Exercise goal: Each entry is to be reproduced verbatim, and images are to be omitted.

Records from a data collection

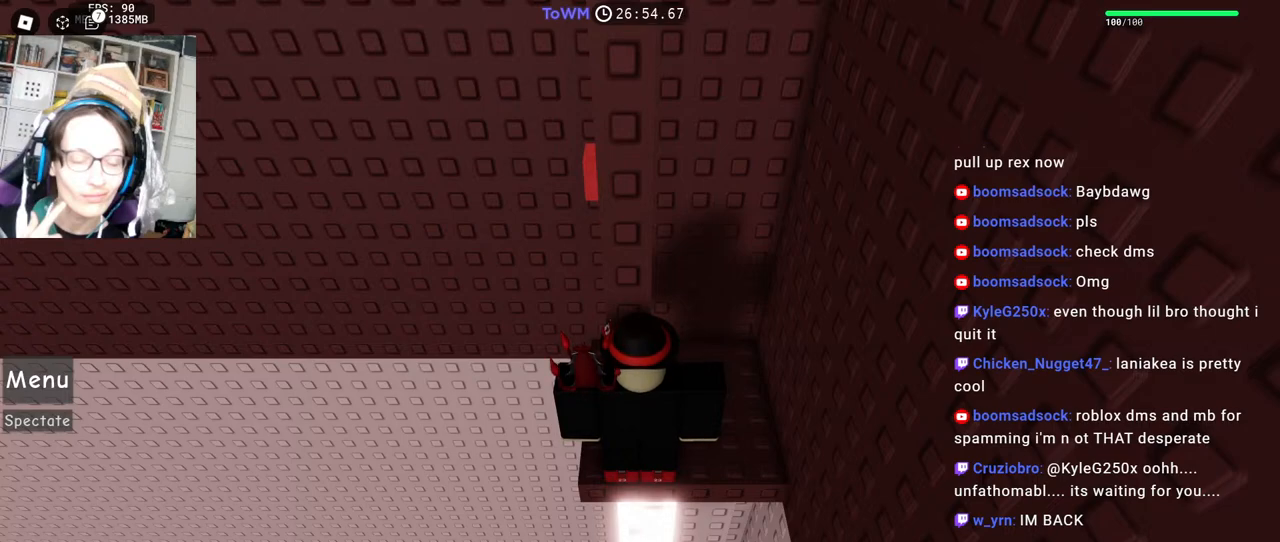
{"keys": [], "mouse": [], "events": []}
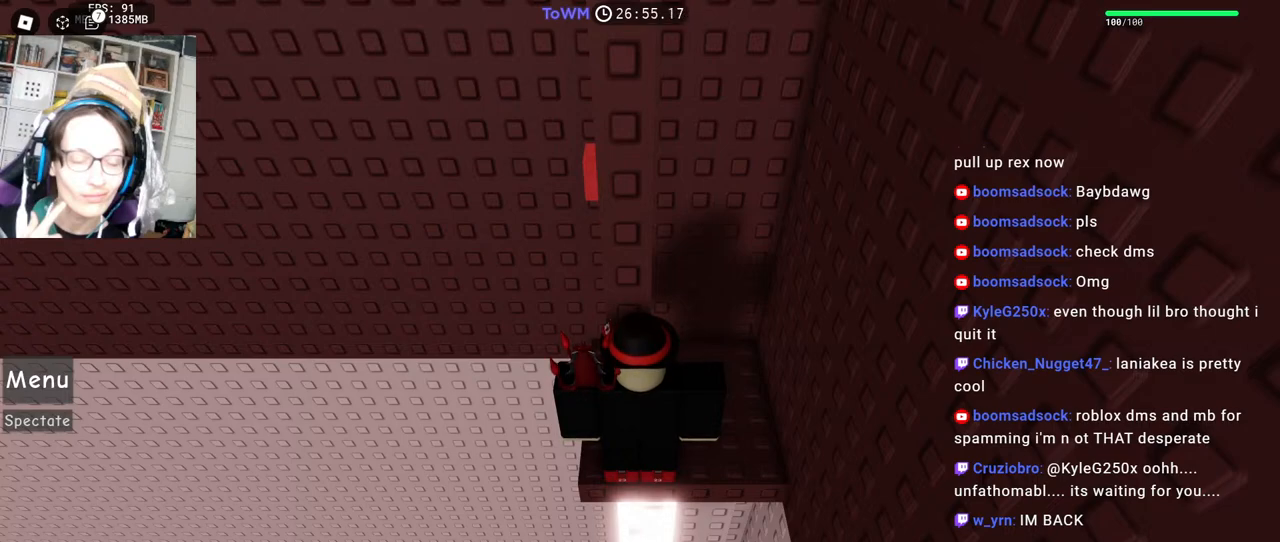
{"keys": [], "mouse": ["left"], "events": [[500, "mouse_left", "down"]]}
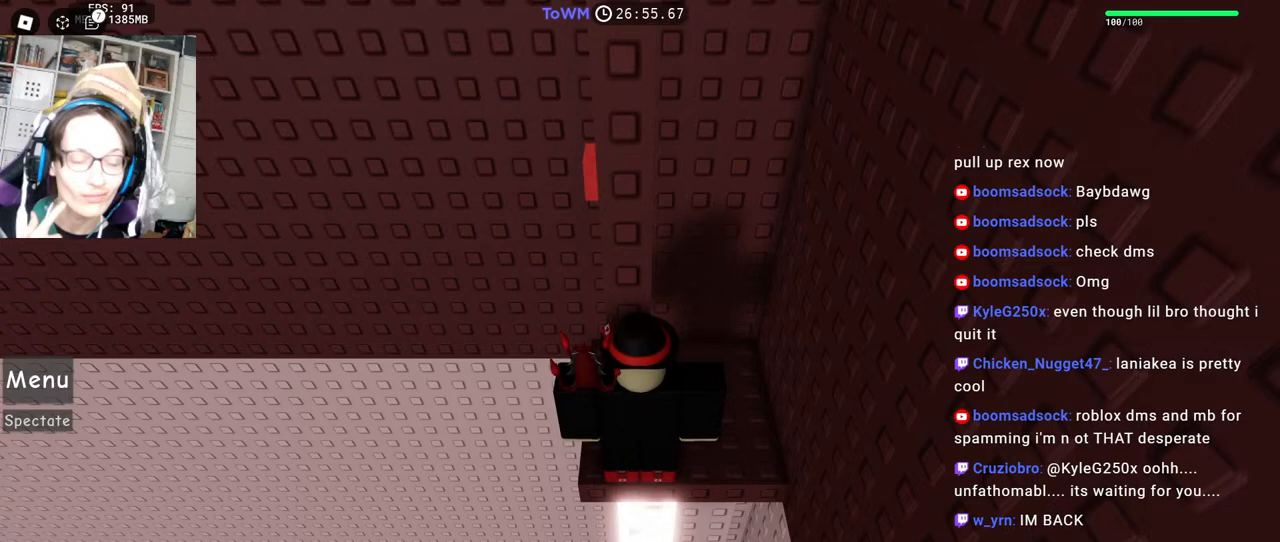
{"keys": [], "mouse": [], "events": [[67, "mouse_left", "up"]]}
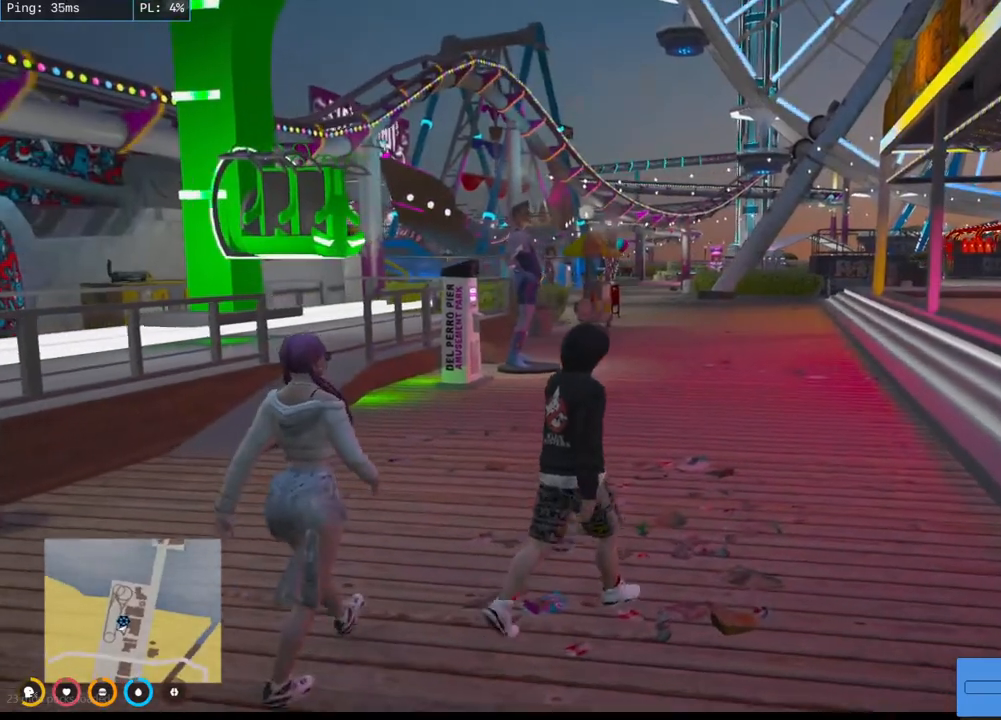
Gameplay with keyboard and mouse; each line is a JSON object with the keys and mouse buttons held at the frame after it. "events" lists presses ("down") and releases ("up") of "a", "ctrl", "d", "e", "q", "s", "shift", "space", "w", "mouse_left", "mouse_wheel", "mouse_right", "mouse_mb4" and "mouse_mb5" between this image and that frame as [ms after this image, input, new state], when the widget could be followed in between. "mouse_left", "mouse_wheel", "mouse_right", "mouse_mb4", "mouse_mb5" = the "left", "wheel", "right", "mb4", "mb5" buttons of the "mouse" list. No other keys are recorded. "wheel" means that the mouse wheel is clicked or scrolled. Mouse movement is not recorded.
{"keys": ["w"], "mouse": ["mb4"], "events": [[150, "d", "up"]]}
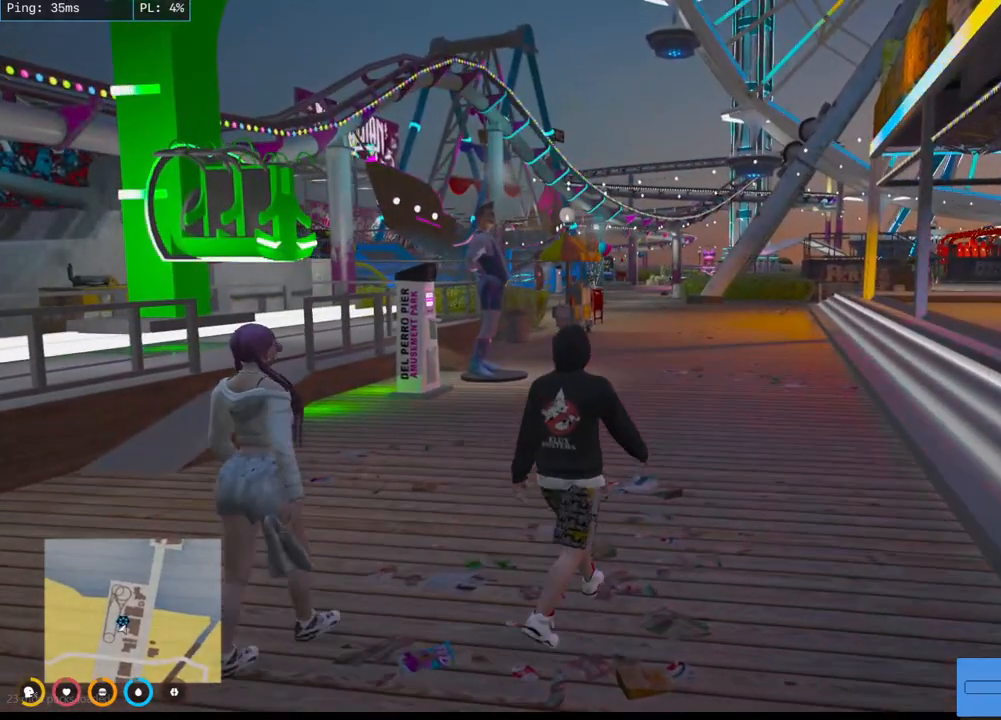
{"keys": ["w"], "mouse": ["mb4"], "events": []}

Your response:
{"keys": [], "mouse": [], "events": []}
{"keys": [], "mouse": ["left"], "events": [[500, "mouse_left", "down"]]}
{"keys": [], "mouse": [], "events": [[67, "mouse_left", "up"]]}
Gameplay with keyboard and mouse; each line is a JSON object with the keys and mouse buttons held at the frame after it. "events" lists presses ("down") and releases ("up") of "a", "ctrl", "d", "e", "q", "s", "shift", "space", "w", "mouse_left", "mouse_wheel", "mouse_right", "mouse_mb4" and "mouse_mb5" between this image and that frame as [ms after this image, input, new state], when the widget could be followed in between. "mouse_left", "mouse_wheel", "mouse_right", "mouse_mb4", "mouse_mb5" = the "left", "wheel", "right", "mb4", "mb5" buttons of the "mouse" list. No other keys are recorded. "wheel" means that the mouse wheel is clicked or scrolled. Mouse movement is not recorded.
{"keys": ["w"], "mouse": ["mb4"], "events": [[150, "d", "up"]]}
{"keys": ["w"], "mouse": ["mb4"], "events": []}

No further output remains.